Newswise — HOUSTON ― Small cell lung cancer (SCLC) accounts for 14% of all lung cancers and is often rapidly resistant to chemotherapy, resulting in poor clinical outcomes. Treatment has changed little for decades, but a study at The University of Texas MD Anderson Cancer Center found that chemotherapy results in increased heterogeneity within the tumor, leading to the evolution of multiple resistance mechanisms.
The research team, led by Lauren Averett Byers, M.D., associate professor of Thoracic/Head & Neck Medical Oncology, published their findings today in Nature Cancer. Early results were presented at the American Association for Cancer Research Annual Meeting 2018 in Chicago.
“There have been few therapeutic advances in the past 30 years, and platinum-based chemotherapy remains the backbone of the standard of care. As a result, five-year survival is less than 7% across all stages,” Byers said. “Most patients respond well to platinum chemotherapy initially, but relapse within a few months. There are no highly effective second-line therapies when the tumor recurs.”
The team found that after treatment, SCLC tumors rapidly evolve. Before treatment, SCLC is largely homogenous, with the same type of cells found throughout the tumor. Within weeks to months of treatment, many new and different types of cells appear; this diversity within the tumor is called intratumoral heterogeneity.

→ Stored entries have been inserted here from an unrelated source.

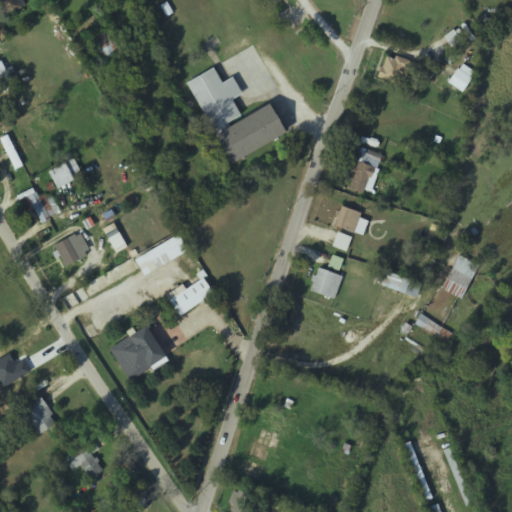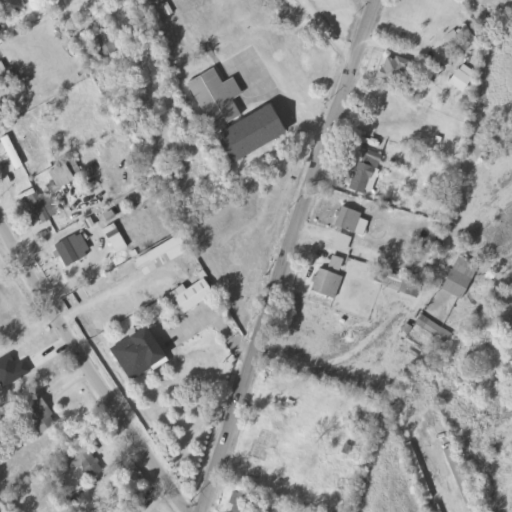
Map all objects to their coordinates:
building: (8, 9)
building: (105, 45)
building: (395, 70)
building: (460, 82)
building: (236, 118)
building: (11, 155)
building: (363, 169)
building: (348, 220)
road: (2, 235)
building: (342, 243)
building: (68, 254)
road: (288, 255)
building: (162, 257)
building: (460, 279)
building: (326, 284)
building: (401, 285)
building: (191, 298)
building: (430, 328)
building: (140, 355)
road: (92, 371)
building: (38, 418)
building: (87, 466)
building: (242, 505)
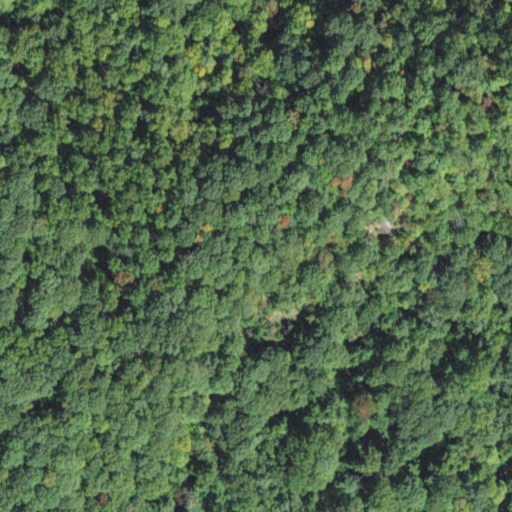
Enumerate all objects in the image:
road: (250, 221)
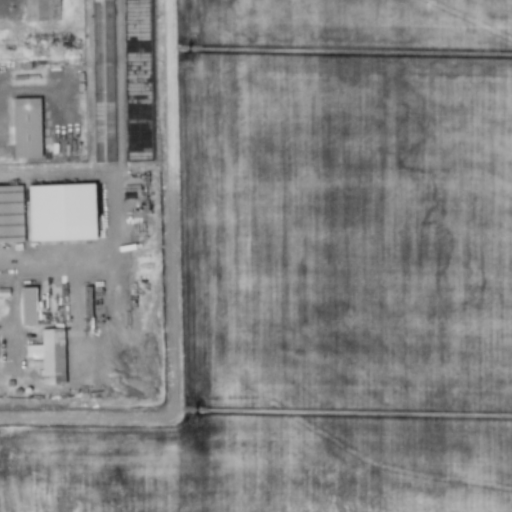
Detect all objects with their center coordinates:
building: (43, 10)
building: (103, 82)
building: (30, 128)
road: (119, 181)
building: (68, 213)
building: (13, 214)
building: (31, 306)
building: (51, 357)
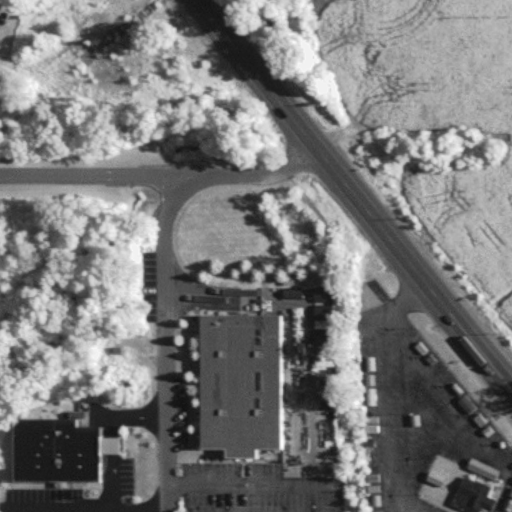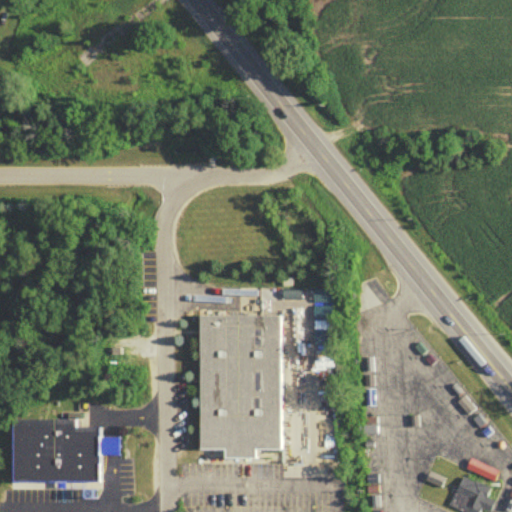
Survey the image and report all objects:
road: (95, 171)
road: (351, 197)
road: (164, 280)
building: (238, 380)
building: (237, 389)
road: (382, 389)
road: (137, 422)
road: (110, 429)
road: (461, 438)
building: (57, 448)
road: (109, 448)
building: (56, 456)
road: (259, 486)
road: (109, 487)
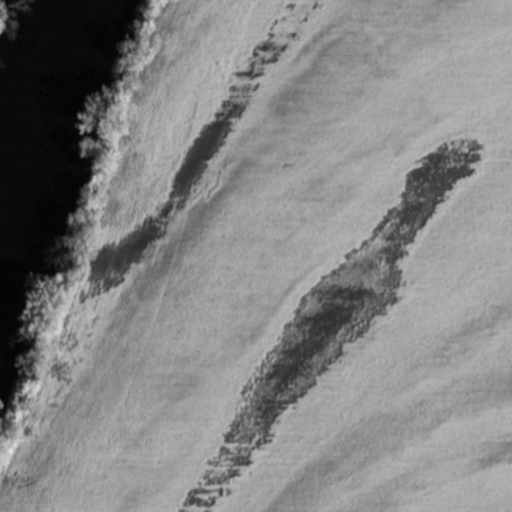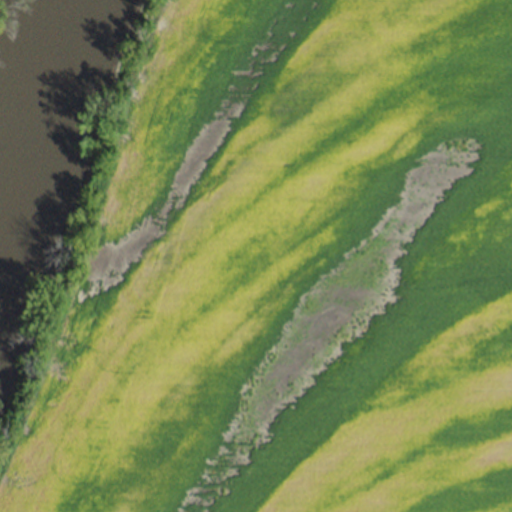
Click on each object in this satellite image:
river: (45, 102)
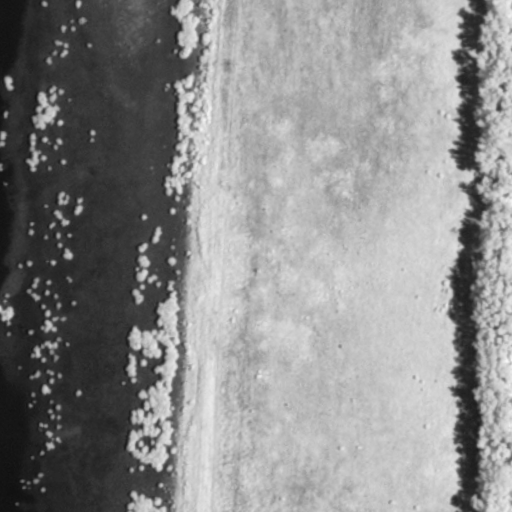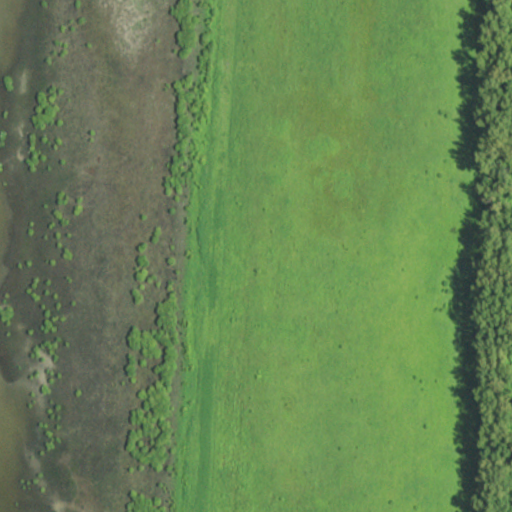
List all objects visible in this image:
road: (214, 256)
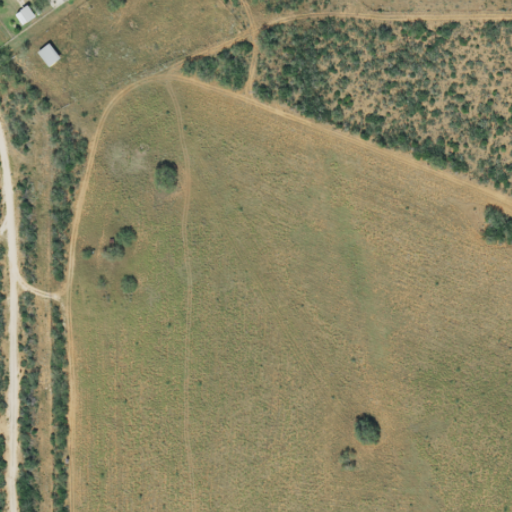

“Because you end up with a cancer that has multiple resistance mechanisms turned on at the same time in different cells, the cancer becomes much harder to treat,” Byers said. “Some cells might be resistant through one mechanism or pathway, and other cells might be resistant through a different one. Treatment targeting one type of resistance will only kill a subset of cancer cells.”
A novel method
One challenge in studying why and how SCLC chemoresistance occurs is due to the fact that biopsy or surgery isn’t required to confirm cancer recurrence for most patients. This leaves investigators with few SCLC samples with which to conduct genomic and biomarker analyses of drug-resistant tumors.
To overcome the lack of recurrent SCLC samples, the team developed novel disease models by isolating circulating tumor cells (CTCs) from a simple blood draw. The cells, placed under the mouse’s skin, develop tumors representative of the patient from whom they were derived. These SCLC models, called circulating tumor cell-derived xenografts (CDX), are unique to each patient and provide an opportunity to assess treatment response to therapy, as well as changes that may occur after therapy.
The investigators performed single-cell RNA sequencing on 14 CDX models to identify gene expression differences between individual cells from chemotherapy-sensitive CDX tumors compared to those that remain resistant. They also performed single-cell sequencing directly on circulating tumor cells retrieved from one patient before treatment, during treatment and after relapse.
“To our knowledge, this is the first time in solid tumors that this type of approach has been applied directly to patient blood samples with RNA sequencing analysis of individual circulating tumor cells,” Byers said. “We looked at the tumor model grown from the same patient at the single-cell level before and after treatment, and we saw the same cell diversity in the circulating tumor cells from the patient.”
Clinical implications and future research
Byers’ lab is beginning to study what causes SCLC to evolve and develop intratumoral heterogeneity to see if the evolution can be stopped or prevented. Clinically, they hope to investigate aggressive early treatment approaches that bring new drugs to patients in the maintenance phase of treatment, before their cancer comes back. Currently, most clinical trials for SCLC enroll patients after their tumor recurs and has become chemoresistant.
“If you look at a lot of the available treatments for relapsed small cell lung cancer, it’s really a minority of patients where you see any response – this study may explain why,” Byers said. “The next step is to design trials that get drugs to patients earlier, before the cancer has a chance to evolve and become more complex and harder to treat.”
A full list of collaborating researchers and their disclosures are included in the paper.
The research was supported in part by the Lung Cancer Moon Shot®, part of MD Anderson’s Moon Shots Program®, a collaborative effort to accelerate scientific discoveries into clinical advances that save patients’ lives. The study also was supported by: National Institutes of Health and National Cancer Institute grants CCSG P30-CA016672, T32 CA009666, Lung SPORE 5 P50 CA070907, R01-CA207295, U01-CA213273, U01 CA231844 and P30CA042014 (Huntsman Cancer Institute); The Department of Defense LC170171; ASCO Young Investigator Award; The MD Anderson Cancer Center Small Cell Lung Cancer Working Group and Abell Hangar Foundation Distinguished Professor Endowment; MD Anderson Cancer Center Physician Scientist Award; The Hope Foundation SWOG/ITSC Pilot Program; an Andrew Sabin Family Fellowship; and The Rexanna Foundation for Fighting Lung Cancer.